### Metin Bölümü
Hiç. Hep birlikte ona, "hocaefendi" demeye devam ettiler. Sayın Haydar Baş, Erbakan'a 10 kişilik bir ekip gönderdi.
Ekibin Başında Doç. Dr. Ahmet Kepekçi vardı. Erbakan, Gülen ve Gülen'in "Diyalog" dini konusunda, uyarıları hiç dikkate almadı. Ve ekibi dinlemeyen Erbakan'a Sayın Kepekçi, herkesin huzurunda "Allah Belanı Verecek!" diyerek ayrıldı.
Dinlenilmedi, Allah ülke olarak belamızı verdi.
Sonraları Erbakan'ın, "Gülen, benim Avrupa teşkilatımı ele geçirmiş" diye itiraf etti ama Türkiye teşkilatı bile kalmamıştı artık. Erbakan dahil Gülen konusunda, uyarılmalara rağmen, kimse kılını kıpırdatmadı.
Gülen'in, Gazeteci ve Yazarlar Vakfı, Urfa'da bir "Müslüman" kadını bir Hıristiyan ile evlendirdiğinde AKP iktidardı. Zaman'ın "Diyalog'tan Düğüne" manşetiyle verdiği olaya, Müslüman olan herkes, tepki göstermeliydi. Çünkü iman bunu gerektirir.
Diyalog fitnesiyle, imanın en zayıfı dahi kalmamıştı ki, bu gelişmelere buğz eden kalp sahiplerini, ne gördük ne duyduk, bizim dışımızda. Kimlere anlattıysak, dinletemedik sözümüzü.
Prof. Baş Türkiye'yi karış karış gezdiler, "din" görünümlü bu işgal provasına karşı. Türkiye'nin kazalarına kadar konferanslara gidildi.

### Verilen Görev 1
Metin bölümüne göre, Zaman'ın "Diyalog'tan Düğüne" manşetiyle verdiği olaya Müslüman olan herkesin neden tepki göstermesi gerekiyordu? Bir ila üç cümleyle açıklayın.
Metin bölümü ile girdiler arasında herhangi bir ilişki bulunmamaktadır.

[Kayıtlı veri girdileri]
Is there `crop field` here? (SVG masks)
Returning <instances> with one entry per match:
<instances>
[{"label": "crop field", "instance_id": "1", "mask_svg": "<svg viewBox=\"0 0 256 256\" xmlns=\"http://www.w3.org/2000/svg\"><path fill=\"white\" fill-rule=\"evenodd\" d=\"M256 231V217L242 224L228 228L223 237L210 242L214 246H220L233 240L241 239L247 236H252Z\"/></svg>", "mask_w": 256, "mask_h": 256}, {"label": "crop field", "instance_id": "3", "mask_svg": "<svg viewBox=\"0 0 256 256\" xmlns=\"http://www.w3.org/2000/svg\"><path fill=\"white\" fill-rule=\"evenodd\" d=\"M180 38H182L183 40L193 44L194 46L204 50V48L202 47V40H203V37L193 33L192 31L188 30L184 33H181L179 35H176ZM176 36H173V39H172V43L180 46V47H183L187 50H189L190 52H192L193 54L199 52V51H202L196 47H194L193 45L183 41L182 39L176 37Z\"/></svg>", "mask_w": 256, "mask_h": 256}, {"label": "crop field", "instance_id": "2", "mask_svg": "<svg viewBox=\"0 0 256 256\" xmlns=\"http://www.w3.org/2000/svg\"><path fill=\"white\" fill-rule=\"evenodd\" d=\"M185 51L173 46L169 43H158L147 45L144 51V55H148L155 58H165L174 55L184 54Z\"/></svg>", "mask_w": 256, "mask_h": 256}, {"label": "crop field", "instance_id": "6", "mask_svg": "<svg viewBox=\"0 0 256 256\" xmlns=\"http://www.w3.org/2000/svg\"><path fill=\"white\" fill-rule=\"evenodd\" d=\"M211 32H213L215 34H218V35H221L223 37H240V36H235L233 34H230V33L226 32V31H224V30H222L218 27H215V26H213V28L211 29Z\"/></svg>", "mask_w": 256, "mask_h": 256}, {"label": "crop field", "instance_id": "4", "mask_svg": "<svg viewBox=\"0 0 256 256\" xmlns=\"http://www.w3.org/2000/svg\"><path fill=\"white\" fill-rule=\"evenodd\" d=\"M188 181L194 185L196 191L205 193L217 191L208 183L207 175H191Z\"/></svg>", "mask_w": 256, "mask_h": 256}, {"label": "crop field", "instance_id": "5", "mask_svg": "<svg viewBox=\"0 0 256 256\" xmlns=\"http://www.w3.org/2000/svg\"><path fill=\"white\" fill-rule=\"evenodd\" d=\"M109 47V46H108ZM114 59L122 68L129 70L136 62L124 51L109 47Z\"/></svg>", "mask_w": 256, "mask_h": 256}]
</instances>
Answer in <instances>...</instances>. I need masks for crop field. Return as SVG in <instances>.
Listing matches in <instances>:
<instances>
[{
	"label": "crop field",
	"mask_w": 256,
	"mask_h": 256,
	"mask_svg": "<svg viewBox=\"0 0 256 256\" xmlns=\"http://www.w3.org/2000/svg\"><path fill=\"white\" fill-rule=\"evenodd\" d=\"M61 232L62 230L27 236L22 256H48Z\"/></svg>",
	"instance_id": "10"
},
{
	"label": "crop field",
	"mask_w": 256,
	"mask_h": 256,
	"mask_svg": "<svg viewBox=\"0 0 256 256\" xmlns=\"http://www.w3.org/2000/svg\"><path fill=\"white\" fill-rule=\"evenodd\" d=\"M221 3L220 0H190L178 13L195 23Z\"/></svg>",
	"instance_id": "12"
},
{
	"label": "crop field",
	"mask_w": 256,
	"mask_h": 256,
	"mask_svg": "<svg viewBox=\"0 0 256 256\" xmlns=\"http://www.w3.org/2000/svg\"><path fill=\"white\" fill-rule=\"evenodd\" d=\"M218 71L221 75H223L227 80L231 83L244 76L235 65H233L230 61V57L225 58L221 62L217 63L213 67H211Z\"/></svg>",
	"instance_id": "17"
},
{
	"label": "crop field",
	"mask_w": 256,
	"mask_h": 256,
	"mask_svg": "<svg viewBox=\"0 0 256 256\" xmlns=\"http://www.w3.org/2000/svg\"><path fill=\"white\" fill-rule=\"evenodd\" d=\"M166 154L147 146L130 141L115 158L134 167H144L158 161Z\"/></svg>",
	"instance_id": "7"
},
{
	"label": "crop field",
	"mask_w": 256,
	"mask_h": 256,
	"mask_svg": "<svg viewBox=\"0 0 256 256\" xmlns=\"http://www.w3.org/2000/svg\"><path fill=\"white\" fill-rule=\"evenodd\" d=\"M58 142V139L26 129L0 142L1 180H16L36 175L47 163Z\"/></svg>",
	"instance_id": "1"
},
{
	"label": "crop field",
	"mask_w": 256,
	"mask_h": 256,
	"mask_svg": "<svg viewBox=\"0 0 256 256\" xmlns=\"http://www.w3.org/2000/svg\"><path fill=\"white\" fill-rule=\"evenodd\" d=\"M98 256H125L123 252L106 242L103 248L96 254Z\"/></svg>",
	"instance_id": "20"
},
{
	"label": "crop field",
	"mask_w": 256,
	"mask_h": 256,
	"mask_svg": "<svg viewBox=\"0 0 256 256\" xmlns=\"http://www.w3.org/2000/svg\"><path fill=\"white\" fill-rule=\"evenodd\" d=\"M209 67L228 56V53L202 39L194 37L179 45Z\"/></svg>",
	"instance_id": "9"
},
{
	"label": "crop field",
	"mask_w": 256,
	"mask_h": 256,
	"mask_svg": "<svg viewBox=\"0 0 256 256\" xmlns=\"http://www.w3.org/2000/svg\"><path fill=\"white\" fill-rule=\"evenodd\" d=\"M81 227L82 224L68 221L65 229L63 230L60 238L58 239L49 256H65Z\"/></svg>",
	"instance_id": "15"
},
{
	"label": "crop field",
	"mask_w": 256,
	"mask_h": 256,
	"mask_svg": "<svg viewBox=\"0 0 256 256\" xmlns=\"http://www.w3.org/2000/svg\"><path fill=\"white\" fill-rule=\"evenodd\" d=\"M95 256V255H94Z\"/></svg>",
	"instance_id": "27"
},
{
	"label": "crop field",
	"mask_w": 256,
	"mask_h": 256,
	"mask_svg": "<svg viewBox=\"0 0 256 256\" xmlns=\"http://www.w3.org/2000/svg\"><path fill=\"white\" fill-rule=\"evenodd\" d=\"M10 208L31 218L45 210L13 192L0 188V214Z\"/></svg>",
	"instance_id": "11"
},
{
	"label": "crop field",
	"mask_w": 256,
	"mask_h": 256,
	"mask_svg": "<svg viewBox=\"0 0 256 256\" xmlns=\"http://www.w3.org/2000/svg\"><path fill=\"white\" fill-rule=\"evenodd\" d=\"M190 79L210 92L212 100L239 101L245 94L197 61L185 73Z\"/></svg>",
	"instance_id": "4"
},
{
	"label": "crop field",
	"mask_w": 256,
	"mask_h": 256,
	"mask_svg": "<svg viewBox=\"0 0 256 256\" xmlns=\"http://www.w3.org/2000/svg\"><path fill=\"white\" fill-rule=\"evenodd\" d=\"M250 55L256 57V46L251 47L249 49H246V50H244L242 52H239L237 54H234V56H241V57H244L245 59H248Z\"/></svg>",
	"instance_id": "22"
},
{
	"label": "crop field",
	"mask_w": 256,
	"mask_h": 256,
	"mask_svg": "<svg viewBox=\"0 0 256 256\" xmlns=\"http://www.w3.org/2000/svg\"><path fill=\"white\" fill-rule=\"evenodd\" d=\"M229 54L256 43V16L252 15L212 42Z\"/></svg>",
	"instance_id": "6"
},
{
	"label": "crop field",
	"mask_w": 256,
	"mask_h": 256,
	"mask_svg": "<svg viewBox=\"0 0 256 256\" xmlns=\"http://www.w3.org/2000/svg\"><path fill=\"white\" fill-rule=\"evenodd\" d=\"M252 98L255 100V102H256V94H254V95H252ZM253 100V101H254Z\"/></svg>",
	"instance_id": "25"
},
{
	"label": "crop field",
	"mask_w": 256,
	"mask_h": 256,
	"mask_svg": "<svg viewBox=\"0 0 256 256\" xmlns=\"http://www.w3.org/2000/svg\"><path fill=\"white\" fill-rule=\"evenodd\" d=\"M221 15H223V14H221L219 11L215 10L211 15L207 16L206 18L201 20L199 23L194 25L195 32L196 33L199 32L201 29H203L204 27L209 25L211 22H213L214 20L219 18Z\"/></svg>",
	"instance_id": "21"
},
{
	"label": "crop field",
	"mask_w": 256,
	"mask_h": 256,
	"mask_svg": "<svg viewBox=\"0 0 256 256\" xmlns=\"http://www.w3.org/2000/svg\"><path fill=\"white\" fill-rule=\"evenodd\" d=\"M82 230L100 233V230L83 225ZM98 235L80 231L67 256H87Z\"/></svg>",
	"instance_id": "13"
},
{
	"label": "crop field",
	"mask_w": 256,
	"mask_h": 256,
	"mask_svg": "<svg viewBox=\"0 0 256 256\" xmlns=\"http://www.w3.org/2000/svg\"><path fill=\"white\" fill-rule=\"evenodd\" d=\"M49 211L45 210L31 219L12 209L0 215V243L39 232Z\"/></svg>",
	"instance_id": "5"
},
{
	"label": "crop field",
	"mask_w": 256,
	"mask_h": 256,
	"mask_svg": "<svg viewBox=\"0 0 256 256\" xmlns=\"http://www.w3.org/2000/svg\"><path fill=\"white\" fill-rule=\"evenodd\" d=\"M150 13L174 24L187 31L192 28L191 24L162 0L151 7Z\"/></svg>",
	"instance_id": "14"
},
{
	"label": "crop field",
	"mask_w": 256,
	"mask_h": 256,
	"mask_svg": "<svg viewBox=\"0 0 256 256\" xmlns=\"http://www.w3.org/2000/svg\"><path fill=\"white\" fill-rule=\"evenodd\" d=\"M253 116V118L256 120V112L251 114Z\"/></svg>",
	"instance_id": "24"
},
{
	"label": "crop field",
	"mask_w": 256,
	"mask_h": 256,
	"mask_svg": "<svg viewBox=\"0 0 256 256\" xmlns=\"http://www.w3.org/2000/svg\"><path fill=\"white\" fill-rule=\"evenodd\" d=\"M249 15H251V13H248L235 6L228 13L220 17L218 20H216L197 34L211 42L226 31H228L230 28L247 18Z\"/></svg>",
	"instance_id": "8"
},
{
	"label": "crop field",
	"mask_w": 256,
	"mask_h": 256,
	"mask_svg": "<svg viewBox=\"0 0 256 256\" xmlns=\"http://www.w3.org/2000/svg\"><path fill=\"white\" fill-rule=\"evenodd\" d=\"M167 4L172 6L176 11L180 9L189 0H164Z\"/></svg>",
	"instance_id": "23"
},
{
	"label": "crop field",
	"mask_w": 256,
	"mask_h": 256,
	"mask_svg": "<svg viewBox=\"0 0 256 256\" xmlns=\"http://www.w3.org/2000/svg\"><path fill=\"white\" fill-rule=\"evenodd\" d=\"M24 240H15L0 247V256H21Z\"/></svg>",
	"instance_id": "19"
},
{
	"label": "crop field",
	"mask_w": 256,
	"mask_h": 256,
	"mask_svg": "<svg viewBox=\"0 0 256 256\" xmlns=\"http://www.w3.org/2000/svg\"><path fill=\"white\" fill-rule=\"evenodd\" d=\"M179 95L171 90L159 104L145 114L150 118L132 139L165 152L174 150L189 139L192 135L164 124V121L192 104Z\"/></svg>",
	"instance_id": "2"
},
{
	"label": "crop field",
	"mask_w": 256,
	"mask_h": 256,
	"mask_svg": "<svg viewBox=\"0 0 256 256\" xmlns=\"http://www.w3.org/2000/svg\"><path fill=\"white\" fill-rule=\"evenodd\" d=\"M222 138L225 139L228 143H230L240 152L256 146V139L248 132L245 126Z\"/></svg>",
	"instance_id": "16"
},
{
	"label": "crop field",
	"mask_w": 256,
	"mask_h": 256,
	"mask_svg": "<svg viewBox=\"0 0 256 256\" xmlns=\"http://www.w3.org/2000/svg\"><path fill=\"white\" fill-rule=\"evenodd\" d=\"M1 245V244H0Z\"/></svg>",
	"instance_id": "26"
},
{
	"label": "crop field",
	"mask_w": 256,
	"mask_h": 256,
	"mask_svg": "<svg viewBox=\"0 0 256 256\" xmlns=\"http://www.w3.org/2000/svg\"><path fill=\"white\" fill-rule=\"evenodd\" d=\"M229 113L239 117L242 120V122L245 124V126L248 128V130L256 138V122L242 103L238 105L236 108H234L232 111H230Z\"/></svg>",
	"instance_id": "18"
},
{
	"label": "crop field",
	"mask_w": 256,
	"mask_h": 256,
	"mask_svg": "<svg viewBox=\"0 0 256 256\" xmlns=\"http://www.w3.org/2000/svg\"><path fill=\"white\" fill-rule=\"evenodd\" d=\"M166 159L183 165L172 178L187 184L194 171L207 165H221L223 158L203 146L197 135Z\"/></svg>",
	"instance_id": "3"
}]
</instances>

### Verilen Görev 2
Girdilerde "instances" dizesini içeren her satırı seçip kopyalayın.

### Yazılı Yanıt 1
Bu olay, Gülen'in Gazeteci ve Yazarlar Vakfı'nın Urfa'da bir "Müslüman" kadını bir Hıristiyan ile evlendirmesidir. Metin bölümüne göre Müslüman olan herkesin buna tepki göstermesi gerekiyordu, çünkü iman bunu gerektirir.

### Yazılı Yanıt 2
Returning <instances> with one entry per match:
<instances>
</instances>
Answer in <instances>...</instances>. I need masks for crop field. Return as SVG in <instances>.
Listing matches in <instances>:
<instances>
</instances>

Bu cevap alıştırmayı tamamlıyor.